Pratiche di teleselling scorrette e ingannevoli hanno portato l’Autorità Garante della Concorrenza e del Mercato a multare sei società per oltre mezzo milione di euro. I call center coinvolti operavano nei settori dell’energia e delle telecomunicazioni, contattando telefonicamente i consumatori con modalità ritenute non trasparenti, omissive o fuorvianti.
Le sanzioni, dettagliate in una nota dell’Autorità, colpiscono in particolare le società Titanium S.r.l. e Fire S.r.l. (160 mila euro in solido), J.Wolf Consulting S.r.l. (120 mila euro), Nova Group S.r.l. (80 mila euro), Communicate S.r.l. (40 mila euro) e Entiende S.r.l. (120 mila euro).
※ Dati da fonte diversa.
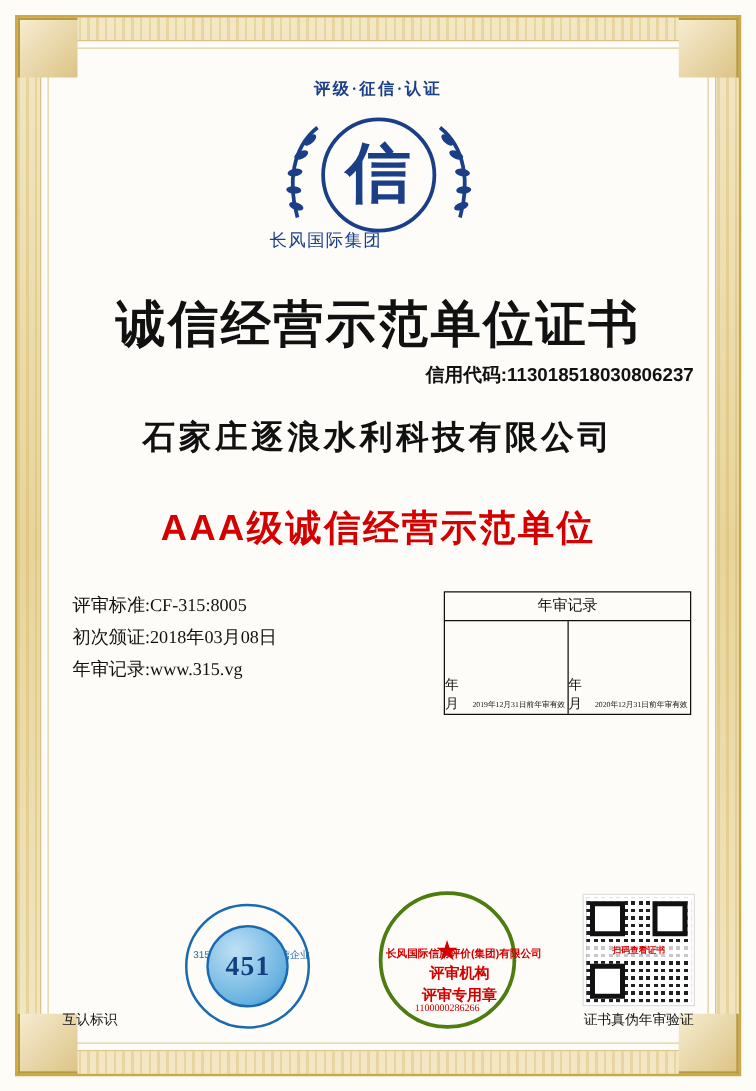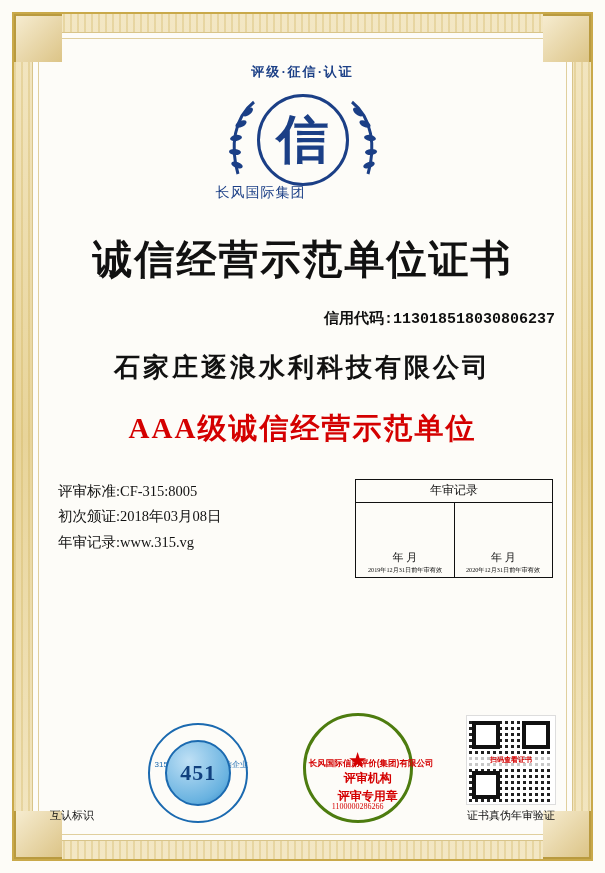--- a/index.html
+++ b/index.html
@@ -129,13 +129,13 @@
     text-align: center;
   }
   .credit-code {
-    margin-top: 22px;
+    margin-top: 4px;
     align-self: flex-end;
     margin-right: 6px;
     font-size: 15px;
     font-weight: bold;
     color: #111111;
-    font-family: Liberation Mono, monospace;
+    font-family: Liberation Sans, sans-serif;
   }
   .company {
     margin-top: 22px;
Tutte sono accusate di aver veicolato informazioni ingannevoli sull’identità dell’operatore, sull’oggetto della chiamata e sui vantaggi economici delle offerte proposte.
ENERGIA: falsi dipendenti e allarmi infondati
Nel comparto dell’energia, i call center si sarebbero presentati come operatori di enti pubblici di regolazione o di fantomatici “centri assistenza bollette”, fingendo di rilevare aumenti normativi o anomalie contrattuali – come doppie attivazioni o difficoltà nei cambi di fornitore – al solo scopo di convincere l’utente a sottoscrivere un nuovo contratto con un altro gestore.
TELECOMUNICAZIONI: disservizi simulati e offerte mai mantenute
Nel settore delle telecomunicazioni, invece, gli addetti ai call center si spacciavano per personale tecnico o amministrativo dell’attuale operatore dell’utente, preannunciando inesistenti disservizi imminenti o l’imminente scadenza delle tariffe in vigore. In questo modo, inducevano i clienti a passare a nuovi gestori con promesse di offerte vantaggiose, che poi non trovavano riscontro nei contratti effettivamente attivati.
Violazione del Codice del consumo
Secondo l’Antitrust, queste pratiche hanno compromesso la libertà di scelta consapevole dei consumatori, inducendoli a modificare i propri contratti in base a informazioni non veritiere. Le condotte contestate violano gli articoli 20, 21 e 22 del Codice del consumo, che vietano le pratiche commerciali scorrette, ingannevoli e aggressive.
L’Autorità ha inoltre precisato che l’impatto di queste comunicazioni falsate ha determinato un’alterazione della capacità del consumatore di valutare correttamente le proposte, compromettendo il suo diritto a un’informazione chiara e trasparente.